軟水と硬水の違いはご存知ですか?
軟水と硬水は、水の分類のひとつとして呼ばれている名で、「水の硬度」によって分けることができます。
私たちが硬度についてよく目にするのは、市販のミネラルウォーターでしょうか?ネラルウォーターのボトルラベルに水の硬度は表示されています。銘柄によって硬度が違いますので、ぜひ見てみてください。
私たちが普段使っている水道水も同じ。その土地や環境の特徴によって硬度は異なります。
それでは、軟水と硬水の違いを見てみましょう。
軟水と硬水の違い
まず、硬度とは、水に含まれるカルシウムやマグネシウムなどの量を、炭酸カルシウムの量に換算して数値で表したもの。水の中のミネラル含有量によって、呼び名が変わるといった方がわかりやすいでしょうか。
そして、
・硬度が低い水を「軟水」
・硬度が高い水を「硬水」
と呼びます。
もう少し詳しく言うと、炭酸カルシウムの含有量が
- 60 mg/L 以下の水を軟水
- 60~120 mg/L の 水を中硬水
- 120~180 mg/L の水を硬水
- 180 mg/L 以上の水を超硬水
です。
日本の水道水では、おいしさの面から硬度の目標値10~100mgが設定されています。また、硬度が高いと石けんの泡立ちが悪くなることから300mg以下としている浄水場も多いようです。
土地によって硬度は変わる
日本の土地は、狭いうえに山地が多く傾斜も急なため、雨水の多くは河川を通って海へと流れていきます。そのため、地層中のミネラルを吸収する時間が短くなり、日本の水はミネラル分の少ない軟水になります。
一方、ヨーロッパなどでは、平らな大地が広がりゆるやかな傾斜のため、地中に滞在する時間が長く、さらに石灰質に地層が多いため、ミネラル分を多く含んだ硬水が多くなります。
日本=軟水
欧米=硬水 こんなイメージです。
日本の中でも、関東より関西のほうが軟水傾向にあるようです。日本の水は、水道局によって水質管理されているのでどこの水質も同じように感じますが、やはり土地によってミネラルの含有量は異なります!
水の硬度と、料理の味
水は無味・無臭と思われていていますが、水の硬度が料理の味に大きな影響を与えます。 硬度が高い硬水だと口に残るような味になり、硬度が低い軟水だと淡白な味に。
軟水はまろやかでクセがないので、香りや風味をいかした和食との親和性が抜群です。
「 関西は昆布だし 。関東はかつおだし」を好む理由
昆布やかつおでだしをとるのも軟水ならではの方法。日本に適している「だし」といえますね!
###
- [やること]
A) 上の軟水と硬水の違いについての文章から、「土地によって硬度は変わる」で始まり「ネラルの含有量は異なります!」で終わる部分を一字一句そのまま書き写してもらえますか?
B) 上の軟水と硬水の違いについての文章が終わったところから、その続きを書いてもらえますか?

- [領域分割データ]
###
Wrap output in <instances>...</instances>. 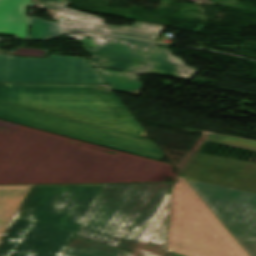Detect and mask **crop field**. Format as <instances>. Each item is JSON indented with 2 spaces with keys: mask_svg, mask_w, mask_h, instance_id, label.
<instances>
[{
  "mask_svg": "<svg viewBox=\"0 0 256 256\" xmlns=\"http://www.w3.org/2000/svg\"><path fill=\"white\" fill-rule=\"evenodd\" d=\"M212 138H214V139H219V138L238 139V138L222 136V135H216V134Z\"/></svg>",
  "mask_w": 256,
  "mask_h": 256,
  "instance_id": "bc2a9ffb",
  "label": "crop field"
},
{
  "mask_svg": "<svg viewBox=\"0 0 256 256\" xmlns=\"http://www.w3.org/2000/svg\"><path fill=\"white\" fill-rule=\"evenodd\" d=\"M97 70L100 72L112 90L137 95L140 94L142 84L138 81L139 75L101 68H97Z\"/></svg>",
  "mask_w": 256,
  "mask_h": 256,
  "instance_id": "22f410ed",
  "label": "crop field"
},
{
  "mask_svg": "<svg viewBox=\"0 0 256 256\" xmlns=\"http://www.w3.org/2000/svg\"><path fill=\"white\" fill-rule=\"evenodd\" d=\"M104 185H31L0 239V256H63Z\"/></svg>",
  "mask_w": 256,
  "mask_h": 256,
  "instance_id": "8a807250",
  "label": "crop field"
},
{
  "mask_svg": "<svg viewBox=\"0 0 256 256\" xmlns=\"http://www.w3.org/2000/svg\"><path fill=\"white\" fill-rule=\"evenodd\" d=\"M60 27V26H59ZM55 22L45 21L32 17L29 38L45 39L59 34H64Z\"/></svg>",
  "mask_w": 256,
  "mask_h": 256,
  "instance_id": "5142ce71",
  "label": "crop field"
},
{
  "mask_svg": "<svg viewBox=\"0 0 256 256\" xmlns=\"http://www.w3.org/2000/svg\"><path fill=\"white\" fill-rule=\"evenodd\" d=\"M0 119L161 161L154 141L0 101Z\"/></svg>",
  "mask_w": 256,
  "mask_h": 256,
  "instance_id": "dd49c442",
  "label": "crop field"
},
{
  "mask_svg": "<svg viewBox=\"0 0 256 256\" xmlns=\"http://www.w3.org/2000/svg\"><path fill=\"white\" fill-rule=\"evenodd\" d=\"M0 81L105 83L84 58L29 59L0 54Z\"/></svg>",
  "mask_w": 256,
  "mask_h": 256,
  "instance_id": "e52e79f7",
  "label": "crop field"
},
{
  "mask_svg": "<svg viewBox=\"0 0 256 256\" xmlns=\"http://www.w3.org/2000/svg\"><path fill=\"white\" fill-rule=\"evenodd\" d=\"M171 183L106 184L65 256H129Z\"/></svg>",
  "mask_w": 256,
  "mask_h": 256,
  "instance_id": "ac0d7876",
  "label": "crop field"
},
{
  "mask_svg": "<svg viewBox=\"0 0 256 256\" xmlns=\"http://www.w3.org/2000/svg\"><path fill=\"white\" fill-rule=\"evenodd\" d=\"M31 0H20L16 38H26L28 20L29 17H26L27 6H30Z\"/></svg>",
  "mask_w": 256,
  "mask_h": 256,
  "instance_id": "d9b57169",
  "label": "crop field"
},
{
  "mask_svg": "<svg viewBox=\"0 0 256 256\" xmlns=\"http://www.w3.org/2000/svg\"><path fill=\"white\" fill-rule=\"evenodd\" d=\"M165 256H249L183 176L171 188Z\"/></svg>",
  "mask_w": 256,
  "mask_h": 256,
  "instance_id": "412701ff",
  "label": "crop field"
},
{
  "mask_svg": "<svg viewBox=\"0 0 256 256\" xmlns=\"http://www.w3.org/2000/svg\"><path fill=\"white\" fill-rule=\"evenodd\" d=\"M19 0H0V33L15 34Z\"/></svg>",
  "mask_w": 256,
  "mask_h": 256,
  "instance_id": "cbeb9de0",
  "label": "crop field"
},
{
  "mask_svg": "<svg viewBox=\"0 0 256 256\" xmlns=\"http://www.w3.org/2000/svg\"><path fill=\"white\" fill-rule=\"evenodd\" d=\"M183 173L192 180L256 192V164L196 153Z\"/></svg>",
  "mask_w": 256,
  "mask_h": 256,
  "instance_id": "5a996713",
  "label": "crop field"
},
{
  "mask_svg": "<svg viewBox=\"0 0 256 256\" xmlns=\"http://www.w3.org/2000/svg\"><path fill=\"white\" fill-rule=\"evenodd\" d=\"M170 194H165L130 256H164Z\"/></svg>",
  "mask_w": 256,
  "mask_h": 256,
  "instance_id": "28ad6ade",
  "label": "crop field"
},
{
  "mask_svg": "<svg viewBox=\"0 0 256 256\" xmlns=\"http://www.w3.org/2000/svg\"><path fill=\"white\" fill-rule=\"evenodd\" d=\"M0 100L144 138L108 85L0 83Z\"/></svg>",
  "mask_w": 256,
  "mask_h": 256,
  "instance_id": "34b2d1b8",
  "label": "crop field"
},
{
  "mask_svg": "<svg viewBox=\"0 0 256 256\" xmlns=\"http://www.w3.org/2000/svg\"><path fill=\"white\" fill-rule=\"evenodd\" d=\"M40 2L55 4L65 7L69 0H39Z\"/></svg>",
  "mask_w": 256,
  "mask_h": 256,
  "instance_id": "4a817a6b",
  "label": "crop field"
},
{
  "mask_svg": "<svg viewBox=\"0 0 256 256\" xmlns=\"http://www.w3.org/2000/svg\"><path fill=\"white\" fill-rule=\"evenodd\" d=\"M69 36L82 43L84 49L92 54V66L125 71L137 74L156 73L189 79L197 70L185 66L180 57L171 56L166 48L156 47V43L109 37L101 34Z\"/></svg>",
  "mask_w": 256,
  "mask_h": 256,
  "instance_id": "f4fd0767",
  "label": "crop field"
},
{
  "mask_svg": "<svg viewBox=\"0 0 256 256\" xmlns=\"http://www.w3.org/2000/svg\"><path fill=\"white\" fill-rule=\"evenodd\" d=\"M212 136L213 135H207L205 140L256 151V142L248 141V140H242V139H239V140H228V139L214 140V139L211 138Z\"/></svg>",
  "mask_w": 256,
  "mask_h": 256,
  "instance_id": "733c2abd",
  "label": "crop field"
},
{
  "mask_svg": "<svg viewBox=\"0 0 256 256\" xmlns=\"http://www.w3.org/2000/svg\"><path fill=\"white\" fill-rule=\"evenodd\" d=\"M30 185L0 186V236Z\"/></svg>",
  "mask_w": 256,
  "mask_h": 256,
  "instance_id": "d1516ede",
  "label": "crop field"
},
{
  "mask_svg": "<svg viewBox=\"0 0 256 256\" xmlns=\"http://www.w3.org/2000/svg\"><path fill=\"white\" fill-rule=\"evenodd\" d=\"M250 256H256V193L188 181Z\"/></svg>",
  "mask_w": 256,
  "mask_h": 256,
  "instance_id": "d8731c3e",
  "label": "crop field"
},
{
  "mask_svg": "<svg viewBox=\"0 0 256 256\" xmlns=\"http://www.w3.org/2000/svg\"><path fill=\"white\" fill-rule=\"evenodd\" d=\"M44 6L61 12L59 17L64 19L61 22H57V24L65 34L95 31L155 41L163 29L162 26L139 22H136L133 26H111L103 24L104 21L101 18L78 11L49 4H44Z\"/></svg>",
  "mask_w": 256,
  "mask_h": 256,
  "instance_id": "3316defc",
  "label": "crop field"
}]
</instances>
###
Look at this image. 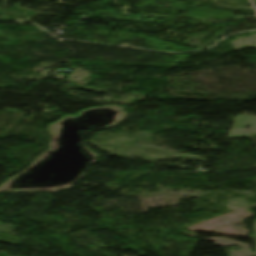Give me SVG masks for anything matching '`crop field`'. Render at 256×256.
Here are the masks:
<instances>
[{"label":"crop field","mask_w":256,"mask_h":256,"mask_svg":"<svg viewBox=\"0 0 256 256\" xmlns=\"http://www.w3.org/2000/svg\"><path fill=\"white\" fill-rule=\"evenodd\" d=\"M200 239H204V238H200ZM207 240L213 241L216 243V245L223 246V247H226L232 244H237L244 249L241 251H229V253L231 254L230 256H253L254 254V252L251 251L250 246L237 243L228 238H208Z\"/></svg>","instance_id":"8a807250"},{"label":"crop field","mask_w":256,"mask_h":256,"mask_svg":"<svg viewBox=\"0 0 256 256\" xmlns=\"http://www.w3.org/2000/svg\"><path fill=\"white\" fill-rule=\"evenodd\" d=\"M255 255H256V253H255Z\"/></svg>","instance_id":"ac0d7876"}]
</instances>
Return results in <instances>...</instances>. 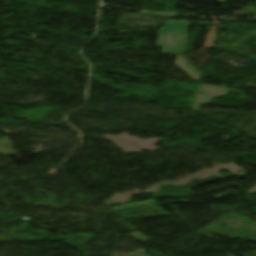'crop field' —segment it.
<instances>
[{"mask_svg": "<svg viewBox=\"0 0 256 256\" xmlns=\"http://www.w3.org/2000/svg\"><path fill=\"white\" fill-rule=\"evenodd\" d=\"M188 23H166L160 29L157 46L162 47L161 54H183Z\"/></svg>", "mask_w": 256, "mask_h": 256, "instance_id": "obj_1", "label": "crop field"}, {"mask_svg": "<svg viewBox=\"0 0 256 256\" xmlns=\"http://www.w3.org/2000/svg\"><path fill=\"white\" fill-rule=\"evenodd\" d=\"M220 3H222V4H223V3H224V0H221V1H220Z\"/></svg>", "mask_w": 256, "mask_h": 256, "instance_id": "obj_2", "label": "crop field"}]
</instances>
###
- [回答]
A)
土地によって硬度は変わる
日本の土地は、狭いうえに山地が多く傾斜も急なため、雨水の多くは河川を通って海へと流れていきます。そのため、地層中のミネラルを吸収する時間が短くなり、日本の水はミネラル分の少ない軟水になります。
一方、ヨーロッパなどでは、平らな大地が広がりゆるやかな傾斜のため、地中に滞在する時間が長く、さらに石灰質に地層が多いため、ミネラル分を多く含んだ硬水が多くなります。
日本=軟水
欧米=硬水 こんなイメージです。
日本の中でも、関東より関西のほうが軟水傾向にあるようです。日本の水は、水道局によって水質管理されているのでどこの水質も同じように感じますが、やはり土地によってミネラルの含有量は異なります!

B)
昆布のだしは昆布表面のグルタミン酸などを溶かし、うまみ成分を引き出します。かつおだしも軟水だとうまみ成分が溶けやすくほどよく抽出されます。
昆布だしはミネラル分が少ない方がうまみ成分が出やすいために関西の料理で多く使われ、関東ローム層の影響で硬度が高い関東は、昆布に向いていません。だから、関東ではかつおの削り節のだしと濃口醤油が主流になったといわれています。
関東と関西のだしの好みは、水の性質の違いが影響されているなんておもしろいですね!
私は関東生まれの関東育ち。
幼少期からかつおだしの濃口醤油で育ってきたので、だしの色が濃いことが普通だと思っていました (例えばうどん汁とか煮物とか)。だから関西のだしに初めてであった時は色のうすさと上品さに驚きましたが、こんな理由があったのですね!(関西のだしは色は薄いけどしっかりとだしがきいていて味もしっかりしておいしかったです)
硬度によって、ごはんの炊きあがりにも違いが!
ごはんを炊くときも、硬度によって相性がわかれます。お米は乾燥した状態から水につけた状態のときに一番水分を吸収するので、お米をおいしく炊くためには「水」も大切な要素なのです。
たとえば、日本のごはん。
ふっくらもっちりとしておいしいですよね。この日本のごはんは軟水が適しています。硬水で炊くと、カルシウムが米の植物繊維を硬くしパサパサした食感になってしまいます。
パサパサが合う料理は、例えばパエリア。パエリアの米には硬水が合います。チャーハンやタイカレーなんかもそうですね。
ブロック状のお肉には硬水がよくあう
日本でもなじみのあるビーフシチューやポトフですが、じつはこの料理は硬水で作るとよりおいしく仕上がります。
ブロック状の牛肉などを煮込む料理は、アクや臭みがよくとれる硬水がおすすめ!
硬水で煮込むと、肉を硬くしている原因のたんぱく質が硬水のカルシウムと結びつき、ミネラルがアクとして抽出されます。
野菜を煮込むには、軟水?硬水?
和食の多くで野菜を煮込むシーンがありますが、軟水と硬水どちらの相性がいいでしょう。
それは、軟水。
やはり、和食には軟水が最適。
野菜を煮たり、スープを作ったりするときは、軟水の方が味がよく染み込みます。野菜もやわらかくなりとてもおいしく仕上がります。
ただ、根菜などアクが気になる場合は、硬水を使った方がよりおいしく仕上げることもあります。硬水ならアクを防止することができるようです。
まとめ
軟水、硬水についてまとめてみましたが、いかがでしたか。
土地の性質で水がかわるのは、なんとなく知っていた方も多いのではないでしょうか。水の硬度が違がければ、水そのものの味も、料理の味も変わってくるものです。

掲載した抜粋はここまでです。